Jika dilihat dari jumlah
sarana pelayanan kesehatan yang tersedia pada tahun 2018, jumlah klinik utama
924 unit, klinik pratama 7.917 unit, praktik mandiri dokter umum 8.876 unit,
praktik mandiri dokter gigi 2.104 unit, puskesmas sebanyak 9.993 unit, rumah
sakit 2.813 unit. Jumlah tersebut masih belum mampu mengatasi atau menurunkan
masalah kesehatan gigi dan mulut. Hal ini ber dampak pada status kesehatan
secara umum serta dapat menghambat peningkatan produktifitas dan kualitas
kehidupan masyarakat. Untuk mengatasinya perlu tenaga kesehatan gigi dan mulut
yang mempunyai kemampuan di bidang promotif dan preventif serta mampu berkolaborasi
dengan tenaga kesehatan lainnya sehingga dapat mengedukasi dan memperluas
jangkauan pelayanan kesehatan gigi dan mulut kepada masyarakat.
Terapis Gigi dan Mulut merupakan
salah satu tenaga kesehatan yang mempunyai kemampuan di bidang promotif dan
preventif serta mampu berkolaborasi dengan tenaga kesehatan lain dalam
mengatasi permasalahan kesehatan gigi dan mulut.

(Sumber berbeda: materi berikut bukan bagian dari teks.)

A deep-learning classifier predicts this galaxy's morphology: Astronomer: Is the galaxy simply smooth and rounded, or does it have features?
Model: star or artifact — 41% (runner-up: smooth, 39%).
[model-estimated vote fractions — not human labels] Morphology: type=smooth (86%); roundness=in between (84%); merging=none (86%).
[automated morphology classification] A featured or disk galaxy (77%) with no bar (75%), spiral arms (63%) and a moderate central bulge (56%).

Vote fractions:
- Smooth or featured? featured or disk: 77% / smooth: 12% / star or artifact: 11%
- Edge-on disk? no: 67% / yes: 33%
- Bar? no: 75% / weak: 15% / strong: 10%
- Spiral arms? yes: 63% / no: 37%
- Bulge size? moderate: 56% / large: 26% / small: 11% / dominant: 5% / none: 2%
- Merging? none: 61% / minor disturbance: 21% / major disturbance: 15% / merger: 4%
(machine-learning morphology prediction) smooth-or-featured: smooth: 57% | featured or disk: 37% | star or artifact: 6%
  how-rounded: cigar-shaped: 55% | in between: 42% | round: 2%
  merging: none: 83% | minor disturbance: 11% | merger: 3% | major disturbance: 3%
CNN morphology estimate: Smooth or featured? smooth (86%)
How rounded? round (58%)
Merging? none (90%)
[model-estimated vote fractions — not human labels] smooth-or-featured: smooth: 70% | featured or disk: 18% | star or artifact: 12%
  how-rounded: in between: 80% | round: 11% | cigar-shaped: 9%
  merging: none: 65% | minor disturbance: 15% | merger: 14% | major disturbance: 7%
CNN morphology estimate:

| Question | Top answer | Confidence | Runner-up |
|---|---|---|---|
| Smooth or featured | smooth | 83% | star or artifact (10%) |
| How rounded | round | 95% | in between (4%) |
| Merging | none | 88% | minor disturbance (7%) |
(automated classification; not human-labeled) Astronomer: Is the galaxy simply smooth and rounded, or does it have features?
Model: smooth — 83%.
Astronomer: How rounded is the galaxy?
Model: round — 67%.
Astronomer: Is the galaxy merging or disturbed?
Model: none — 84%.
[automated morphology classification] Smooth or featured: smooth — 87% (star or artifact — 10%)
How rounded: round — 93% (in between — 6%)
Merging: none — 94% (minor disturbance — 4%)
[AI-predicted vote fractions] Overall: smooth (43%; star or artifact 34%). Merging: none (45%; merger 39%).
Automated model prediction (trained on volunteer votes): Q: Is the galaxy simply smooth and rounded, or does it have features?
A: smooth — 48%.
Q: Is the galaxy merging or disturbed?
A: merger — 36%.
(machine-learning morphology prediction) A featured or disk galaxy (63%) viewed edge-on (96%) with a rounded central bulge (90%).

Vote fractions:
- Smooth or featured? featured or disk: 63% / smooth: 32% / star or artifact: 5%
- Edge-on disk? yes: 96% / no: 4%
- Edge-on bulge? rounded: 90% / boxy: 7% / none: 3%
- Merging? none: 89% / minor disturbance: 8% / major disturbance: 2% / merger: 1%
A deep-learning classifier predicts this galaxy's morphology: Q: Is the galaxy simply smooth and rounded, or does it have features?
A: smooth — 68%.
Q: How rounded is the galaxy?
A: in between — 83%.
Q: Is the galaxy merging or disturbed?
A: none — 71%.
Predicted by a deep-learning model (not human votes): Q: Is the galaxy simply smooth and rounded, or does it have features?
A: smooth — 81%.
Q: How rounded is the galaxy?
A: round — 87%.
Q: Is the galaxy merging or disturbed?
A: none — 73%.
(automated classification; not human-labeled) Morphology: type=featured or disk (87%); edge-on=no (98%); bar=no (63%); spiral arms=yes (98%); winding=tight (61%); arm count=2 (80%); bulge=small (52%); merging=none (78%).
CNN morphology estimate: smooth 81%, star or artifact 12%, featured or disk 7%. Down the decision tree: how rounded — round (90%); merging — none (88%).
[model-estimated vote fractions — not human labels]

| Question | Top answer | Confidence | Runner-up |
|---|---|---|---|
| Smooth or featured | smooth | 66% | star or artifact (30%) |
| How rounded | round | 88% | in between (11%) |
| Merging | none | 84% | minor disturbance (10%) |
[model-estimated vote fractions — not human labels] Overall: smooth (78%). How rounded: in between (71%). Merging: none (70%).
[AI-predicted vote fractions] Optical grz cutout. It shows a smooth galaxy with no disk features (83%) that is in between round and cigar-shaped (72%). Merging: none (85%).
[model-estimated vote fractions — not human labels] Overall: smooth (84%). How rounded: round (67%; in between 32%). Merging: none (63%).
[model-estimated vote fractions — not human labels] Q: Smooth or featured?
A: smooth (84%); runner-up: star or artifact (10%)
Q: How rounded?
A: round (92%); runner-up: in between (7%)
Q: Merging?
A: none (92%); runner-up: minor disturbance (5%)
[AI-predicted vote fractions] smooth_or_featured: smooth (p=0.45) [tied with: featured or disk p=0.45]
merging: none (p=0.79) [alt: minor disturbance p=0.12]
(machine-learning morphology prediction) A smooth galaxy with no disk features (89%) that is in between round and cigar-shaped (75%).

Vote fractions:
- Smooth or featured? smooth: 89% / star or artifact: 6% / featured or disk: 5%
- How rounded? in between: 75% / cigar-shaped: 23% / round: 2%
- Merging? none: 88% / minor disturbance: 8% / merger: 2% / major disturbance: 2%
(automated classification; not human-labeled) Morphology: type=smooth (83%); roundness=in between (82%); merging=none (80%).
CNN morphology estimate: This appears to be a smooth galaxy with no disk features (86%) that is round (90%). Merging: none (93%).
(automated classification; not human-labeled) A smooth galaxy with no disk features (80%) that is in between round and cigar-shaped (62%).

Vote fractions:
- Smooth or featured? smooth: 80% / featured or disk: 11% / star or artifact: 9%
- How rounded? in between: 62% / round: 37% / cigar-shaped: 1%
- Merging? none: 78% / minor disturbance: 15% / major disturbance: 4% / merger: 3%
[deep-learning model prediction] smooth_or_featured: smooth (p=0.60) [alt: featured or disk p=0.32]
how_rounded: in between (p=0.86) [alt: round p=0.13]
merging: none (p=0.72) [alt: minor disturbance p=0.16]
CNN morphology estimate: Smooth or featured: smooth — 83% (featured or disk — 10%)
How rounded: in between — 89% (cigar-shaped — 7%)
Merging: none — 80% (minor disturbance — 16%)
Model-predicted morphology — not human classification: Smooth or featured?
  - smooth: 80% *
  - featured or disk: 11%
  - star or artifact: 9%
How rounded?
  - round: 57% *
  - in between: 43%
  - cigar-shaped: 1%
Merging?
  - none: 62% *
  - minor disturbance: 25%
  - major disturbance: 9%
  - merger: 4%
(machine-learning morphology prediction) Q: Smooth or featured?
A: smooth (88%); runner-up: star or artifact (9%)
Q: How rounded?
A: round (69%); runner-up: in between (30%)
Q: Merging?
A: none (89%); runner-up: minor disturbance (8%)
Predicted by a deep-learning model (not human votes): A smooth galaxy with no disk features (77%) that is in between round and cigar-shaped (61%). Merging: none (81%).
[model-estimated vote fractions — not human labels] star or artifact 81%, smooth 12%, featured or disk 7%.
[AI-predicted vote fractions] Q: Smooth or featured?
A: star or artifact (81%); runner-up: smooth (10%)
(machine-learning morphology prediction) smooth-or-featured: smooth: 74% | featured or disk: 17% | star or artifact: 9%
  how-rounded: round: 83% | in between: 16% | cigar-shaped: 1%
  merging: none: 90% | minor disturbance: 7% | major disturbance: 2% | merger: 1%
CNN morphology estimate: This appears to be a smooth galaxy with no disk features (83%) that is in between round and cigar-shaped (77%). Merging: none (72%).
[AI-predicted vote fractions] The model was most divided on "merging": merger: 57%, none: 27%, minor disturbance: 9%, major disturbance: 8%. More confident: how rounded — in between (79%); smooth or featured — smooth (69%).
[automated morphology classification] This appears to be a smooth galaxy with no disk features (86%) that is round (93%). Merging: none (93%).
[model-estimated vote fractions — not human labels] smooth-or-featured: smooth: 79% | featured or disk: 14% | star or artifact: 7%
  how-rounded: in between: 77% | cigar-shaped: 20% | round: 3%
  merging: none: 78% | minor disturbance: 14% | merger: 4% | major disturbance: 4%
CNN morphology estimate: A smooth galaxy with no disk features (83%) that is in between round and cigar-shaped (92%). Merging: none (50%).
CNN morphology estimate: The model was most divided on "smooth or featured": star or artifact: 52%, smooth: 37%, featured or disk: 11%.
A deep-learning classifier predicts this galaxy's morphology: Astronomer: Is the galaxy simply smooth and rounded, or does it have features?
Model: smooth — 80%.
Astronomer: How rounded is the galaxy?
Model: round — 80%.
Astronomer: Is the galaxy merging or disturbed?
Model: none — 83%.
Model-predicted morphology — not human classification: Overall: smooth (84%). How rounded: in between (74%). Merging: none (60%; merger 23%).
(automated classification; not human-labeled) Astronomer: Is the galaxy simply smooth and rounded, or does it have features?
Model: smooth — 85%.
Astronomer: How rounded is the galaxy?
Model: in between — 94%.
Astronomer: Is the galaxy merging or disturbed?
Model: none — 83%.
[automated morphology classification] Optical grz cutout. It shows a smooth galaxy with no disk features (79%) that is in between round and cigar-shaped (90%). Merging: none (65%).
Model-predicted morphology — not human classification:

Keberadaan profesi Terapis Gigi
dan Mulut bermula dari didirikannya Sekolah Perawat Gigi (SPG) pada Tahun 1951,
yang dilandasi oleh terbitnya Surat Keputusan Menteri Kesehatan Nomor 27998/Kab
tertanggal 30 Desember 1950. Pada 1957 SPG diubah menjadi Sekolah Pengatur
Rawat Gigi (SPRG).
Kurikulum pendidikan pada
sekolah tersebut mengacu kepada model tenaga Dental Nurse di New Zealand yang
disesuaikan dengan kebutuhan pelayanan pada saat itu. Selanjutnya SPRG
ditingkatkan menjadi Akademi Kesehatan Gigi (AKG) pada Tahun 1993, dan seiring berkembangnya
pendidikan tinggi di lingkungan Kementerian Kesehatan, berbagai akademi kesehatan
millik Kementerian Kesehatan bergabung menjadi Politeknik Kesehatan, dan pada
Tahun 2000 AKG pun berubah menjadi Jurusan Kesehatan Gigi dan kembali mengalami
perubahan nama menjadi Jurusan Keperawatan Gigi pada Tahun 2004 hingga
sekarang.
Sesuai dengan Pasal 11 ayat
(11) Undang-Undang Nomor 36 Tahun 2014 tentang Tenaga Kesehatan, nomenklatur Perawat
Gigi berubah menjadi Terapis Gigi dan Mulut. Di Indonesia, jumlah tenaga Terapis
Gigi dan Mulut (TGM) masih sangat kurang jika dibandingkan dengan jumlah total
penduduk. Jumlah pen duduk Indonesia per 4 Januari 2019 adalah 266,91 juta jiwa.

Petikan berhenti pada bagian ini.